In the case of beta cells, many years of research have gone into determining that one of the most important beta cell transcription factors is a protein called PDX1. This is not the only important factor, and in fact transcription factors are not binary, but maybe what makes beta cells beta-cell-like is the particular mix and balance of all sorts of transcription factors, but PDX1 is a very good start, and might be enough to tip the balance of the cell.
Dr. Ferber takes liver cells from a patient, grows them in a dish, and then adds a viral vector with the gene for PDX1 to the liver cells. The vector enters the cells, and forces the cell to start making the PDX1 protein from the gene. PDX1 then begins to turn off liver genes and transcription factors, and to turn on beta cell genes. Thus far, Dr. Ferber has been able to take patient cells, turn them into insulin producing cells with PDX1, and then put the transdifferentiated cells into mice, curing the mice of diabetes.

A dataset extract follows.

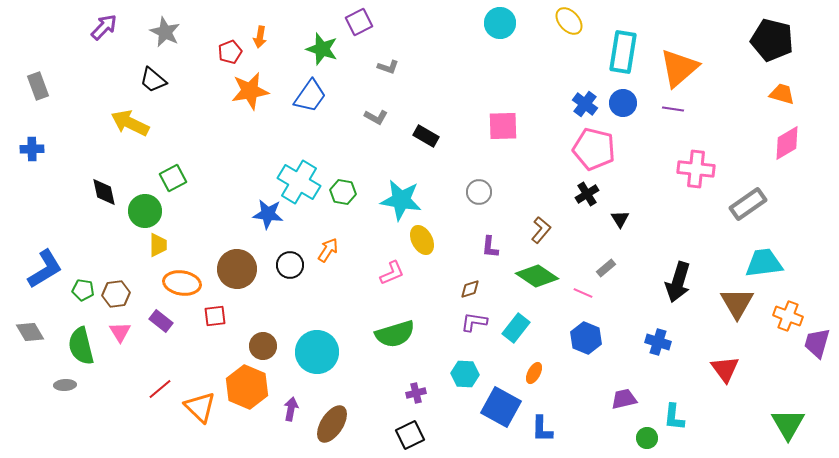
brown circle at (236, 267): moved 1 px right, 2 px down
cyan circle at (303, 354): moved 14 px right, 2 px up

Dr. Ferber is now progressing towards the point of being able to run human clinical trials, one step at a time. The successful generation of insulin-producing cells that work in mice is the first step on a long road, but she is optimistic that she can repeat the results in larger mammals and soon enough, humans.

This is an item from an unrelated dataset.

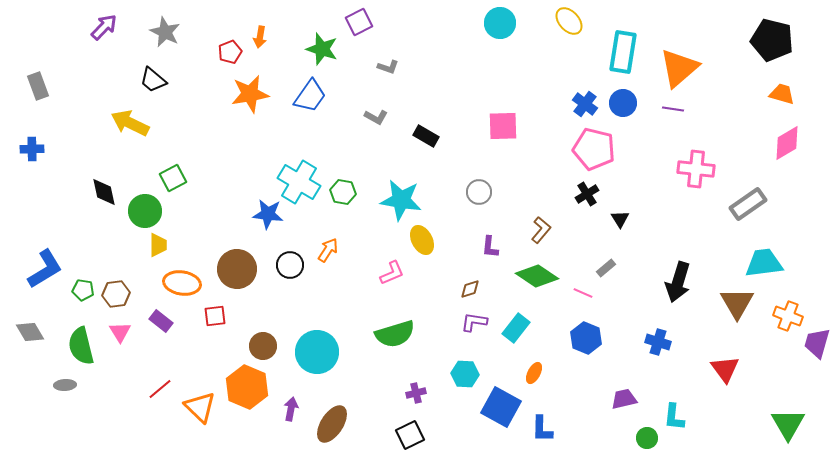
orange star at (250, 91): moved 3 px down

Of course, there are concerns. Autologous cells may get around the problem of transplant rejection, but not necessarily the problem of autoimmunity for type 1 diabetics. Dr. Ferber has early evidence in mice that the trandifferentiated cells, though beta-cell-like, are sufficiently different from actual beta cells that they seem to slip by the immune system. However, this is still to be tested in humans.

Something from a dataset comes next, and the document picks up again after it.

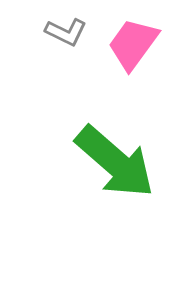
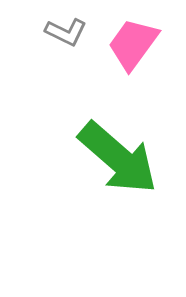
green arrow: moved 3 px right, 4 px up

Further, cell therapy with virally transduced cells is still the Wild West, from a medical perspective. There are a handful of FDA approved cell therapies, but no approved gene therapy products outside of clinical trials to date, and no approved transdifferentiated cell therapies.
Can Orgenesis cure diabetes? The next step to finding out is getting regulatory approval for clinical trials. Once those are in place, the answers should start rolling in.